Many organizations are struggling to keep up with the rising costs of public cloud. As enterprise cloud footprints are expanding, more companies are being cautious about their spendings, and are looking for ways to trim cloud costs.
The Mismatch Between Sizing and Usage
The amount of memory and compute resources provisioned to AWS Elastic Kubernetes Service (EKS) clusters has jumped with the acceleration of digital services, but resource utilization is far from optimum, studies say. In an analysis, Datadog found that 45% of containers use only 30% of the requested memory.
These numbers check out with Platform9’s observation of its own Kubernetes environment, and those of its clients’. “When you gather the average utilization across all of Kubernetes worker nodes and average it over months or a year, it tends to be at most 30%,” Maskasky said.
Overprovisioning is one of the biggest reasons of excess cloud consumption. “30% is very much on the optimistic side. In reality, people pat themselves on the back if they get it above 20%,” she adds.
For organizations, this means a slimmer operation margin and a small profit. Maskasky points to two key issues that directly contribute to cloud cost blowouts. Developers request pod resources that are below the instance capacity, creating unused pockets of resources, a problem internally referred to as bin-package wastage.
Alternatively, when developers set the resource limit higher than normal to avoid performance problems in peak seasons, requirement fluctuations cause resources to sit idle, snowballing the cost.
“What’s surprising is, many times, enterprises measuring their utilization don’t even account for this factor,” says Maskasky.
With inflationary pressures building up on businesses, many enterprises are regularly reviewing their actual usage to understand the financial impacts of underutilization. Good observability is key to exposing sources of overspending in the cloud, and there are visibility apps that provide insights at various granularities. But leaderships face major pushbacks when attempting to adjust resource allocations.
There are two reasons for this. Any changes made to pod requests are likely to cause app SLA conflicts, and developers resist it strongly. Secondly, rightsizing typically involves termination and removal of pods which directly affect application performance.
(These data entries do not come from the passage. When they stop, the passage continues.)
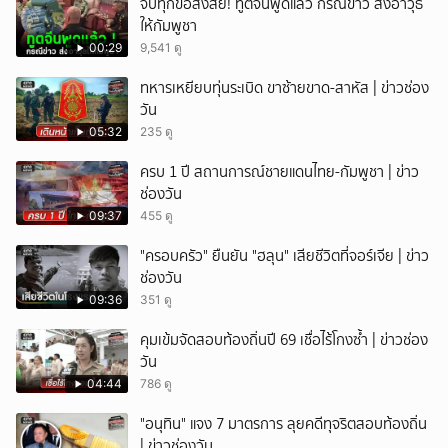
จบทุกข้อสงสัย! ทูตจีนพูดแล้ว กรณีข่าว ส่งอาวุธ
ให้กัมพูชา
00:29
9,541 ดู
ทหารเหยียบทุ่นระเบิด ขาซ้ายขาด-สาหัส | ข่าวช่อง
วัน
05:32
235 ดู
ครบ 1 ปี สถานการณ์ชายแดนไทย-กัมพูชา | ข่าว
ช่องวัน
09:37
455 ดู
"ครอบครัว" ยืนยัน "ฮลุน" เสียชีวิตที่จอร์เจีย | ข่าว
ช่องวัน
09:36
351 ดู
คุมเข้มจัดสอบท้องถิ่นปี 69 เชื่อไร้โกงซ้ำ | ข่าวช่อง
วัน
04:44
786 ดู
"อนุทิน" แจง 7 มาตรการ ลุยคดีทุจริตสอบท้องถิ่น
| ข่าวช่องวัน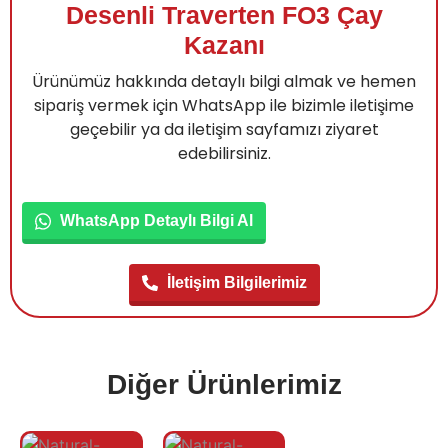
Desenli Traverten FO3 Çay
Kazanı
Ürünümüz hakkında detaylı bilgi almak ve hemen
sipariş vermek için WhatsApp ile bizimle iletişime
geçebilir ya da iletişim sayfamızı ziyaret
edebilirsiniz.
WhatsApp Detaylı Bilgi Al
İletişim Bilgilerimiz
Diğer Ürünlerimiz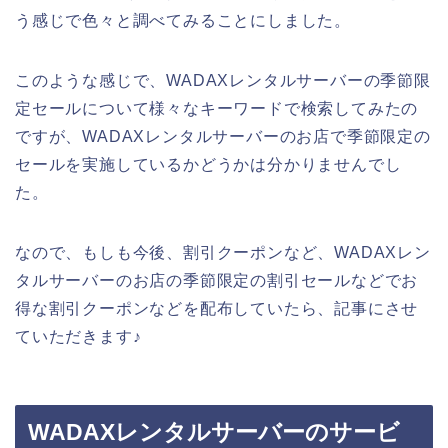
う感じで色々と調べてみることにしました。
このような感じで、WADAXレンタルサーバーの季節限
定セールについて様々なキーワードで検索してみたの
ですが、WADAXレンタルサーバーのお店で季節限定の
セールを実施しているかどうかは分かりませんでし
た。
なので、もしも今後、割引クーポンなど、WADAXレン
タルサーバーのお店の季節限定の割引セールなどでお
得な割引クーポンなどを配布していたら、記事にさせ
ていただきます♪
WADAXレンタルサーバーのサービ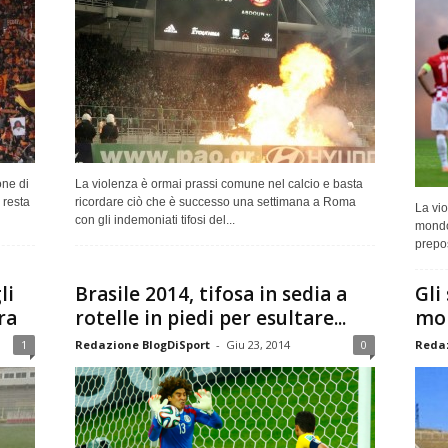
one di
La violenza è ormai prassi comune nel calcio e basta
 resta
ricordare ciò che è successo una settimana a Roma
La vio
con gli indemoniati tifosi del...
mondo 
prepos
li
Brasile 2014, tifosa in sedia a
Gli
ra
rotelle in piedi per esultare...
mon
1
Redazione BlogDiSport
-
Giu 23, 2014
0
Redaz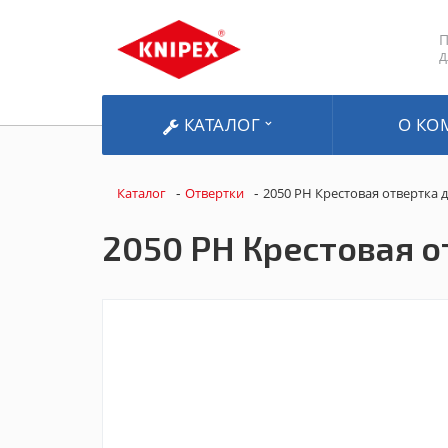
П
д
КАТАЛОГ
О КО
-
-
Каталог
Отвертки
2050 PH Крестовая отвертка 
2050 PH Крестовая о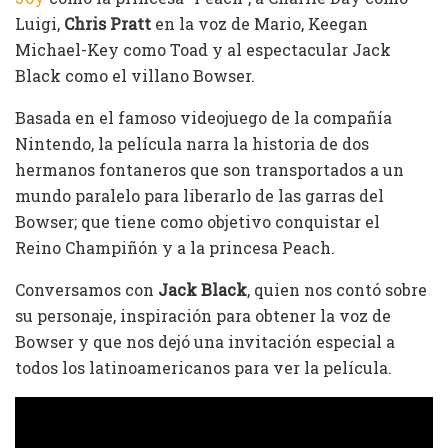
Luigi,
Chris Pratt
en la voz de Mario, Keegan
Michael-Key como Toad y al espectacular Jack
Black como el villano Bowser.
Basada en el famoso videojuego de la compañía
Nintendo, la película narra la historia de dos
hermanos fontaneros que son transportados a un
mundo paralelo para liberarlo de las garras del
Bowser; que tiene como objetivo conquistar el
Reino Champiñón y a la princesa Peach.
Conversamos con
Jack Black
, quien nos contó sobre
su personaje, inspiración para obtener la voz de
Bowser y que nos dejó una invitación especial a
todos los latinoamericanos para ver la película.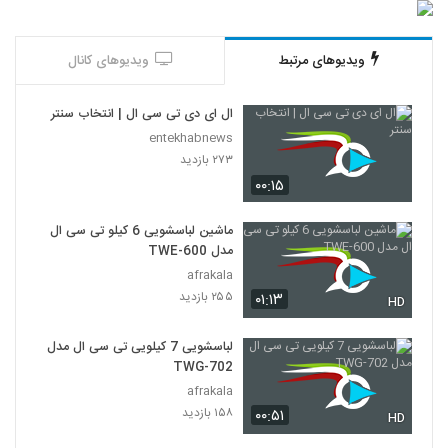
ویدیوهای مرتبط
ویدیوهای کانال
ال ای دی تی سی ال | انتخاب سنتر
entekhabnews
۲۷۳ بازدید
۰۰:۱۵
ماشین لباسشویی 6 کیلو تی سی ال
مدل TWE-600
afrakala
۲۵۵ بازدید
۰۱:۱۳
HD
لباسشویی 7 کیلویی تی سی ال مدل
TWG-702
afrakala
۱۵۸ بازدید
۰۰:۵۱
HD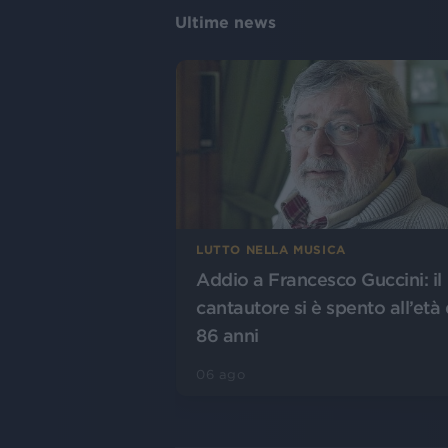
Ultime news
LUTTO NELLA MUSICA
Addio a Francesco Guccini: il
cantautore si è spento all’età 
86 anni
06 ago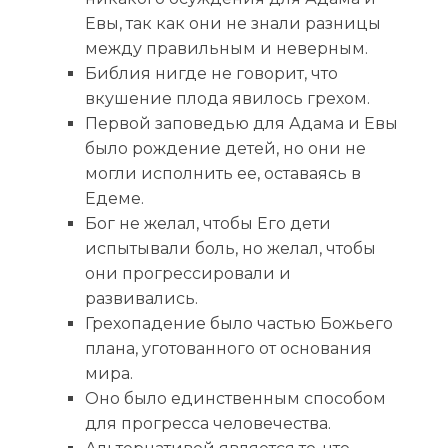
Евы, так как они не знали разницы
между правильным и неверным.
Библия нигде не говорит, что
вкушение плода явилось грехом.
Первой заповедью для Адама и Евы
было рождение детей, но они не
могли исполнить ее, оставаясь в
Едеме.
Бог не желал, чтобы Его дети
испытывали боль, но желал, чтобы
они прогрессировали и
развивались.
Грехопадение было частью Божьего
плана, уготованного от основания
мира.
Оно было единственным способом
для прогресса человечества.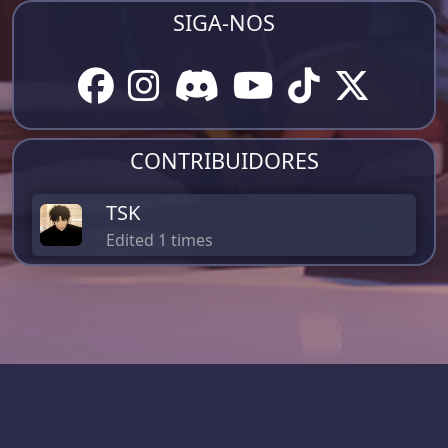
SIGA-NOS
CONTRIBUIDORES
TSK
Edited 1 times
A subset of autoscaling tools like Karpenter tune application configurations to right-size pods on behalf of the users. “There are a number of side effects around it,” warns Maskasky. “Dynamically reconfiguring application requesting limits requires a part-restart, essentially meaning that app SLAs will be compromised.”
Correcting EKS Cluster Oversizing with Elastic Machine Pool
One way to address this is to spot and target resource wastage intelligently, and auto-eliminate it without starting a churn. “None of the tools that exist today try to attack the compute optimization problem at a layer below, where we think it can be automated and addressed in a unique way. So, we wanted to build something that does not compromise your app SLAs but notices everything,” Maskasky says.
The newly launched Platform9 Elastic Machine Pool or EMP is a compute engine that is designed specifically to address compute utilization issues in Kubernetes environments in the public cloud. EMP optimizes EKS cluster utilization without prompting big changes in application configurations. As a result, the typical pod disruption is averted, and as a bonus, EKS costs are slashed off by almost 50%.
“We like to optimize the allocated and used bucket, and while doing so, we are able to make a big dent on your EKS cost,” she said.
EMP is built on a simple concept. Instead of the regular EKS clusters, EMP creates a host of bare-metal nodes at the AWS bare-metal layer, and deploys elastic virtual machines (EVMs) on top of them. “These EVMs look and feel exactly as your EC2 worker nodes, but they are highly optimized to be better consumers of the resources given to them,” she explained.
The trick is to pack more EVMs on fewer bare-metal nodes based on the usage metrics – a clever way to eliminate bin packing overheads, all the while avoiding making changes to resource requirements. “By doing that, we are betting on the fact that none of the VMs are ever going to use more than 50% of the allocated memory.”
But should the consumption exceed capacity, a second component called the rebalancer kicks off. The work of the rebalancer is to generate actions to ensure that capacity consumption is evenly distributed across the nodes.
It sits in the environment collecting metrics from the nodes and EVMs. “It’s very aware of your application and its resource needs. If the VMs start consuming more memory, pushing the bare-metals’ memory consumption above a certain threshold, it’s going to migrate some of those virtual machines to other bare-metal machines in the pool.”
EMP ensures that resources are reallocated before the VMs reach a crashing point, thus assuring application performance continually.
All of it happens in real-time. “It has live migration capabilities built-in with it, and is able to migrate persistent storage, volume, network connections, IP addresses, and all persistent states,” she says.
The only situation where EMP is not a good fit is for high-frequency trading where applications cannot handle microsecond delays, informs Maskasky.
Today EMP focuses on AWS and EKS only, but there are future plans to expand the tool to other cloud platforms.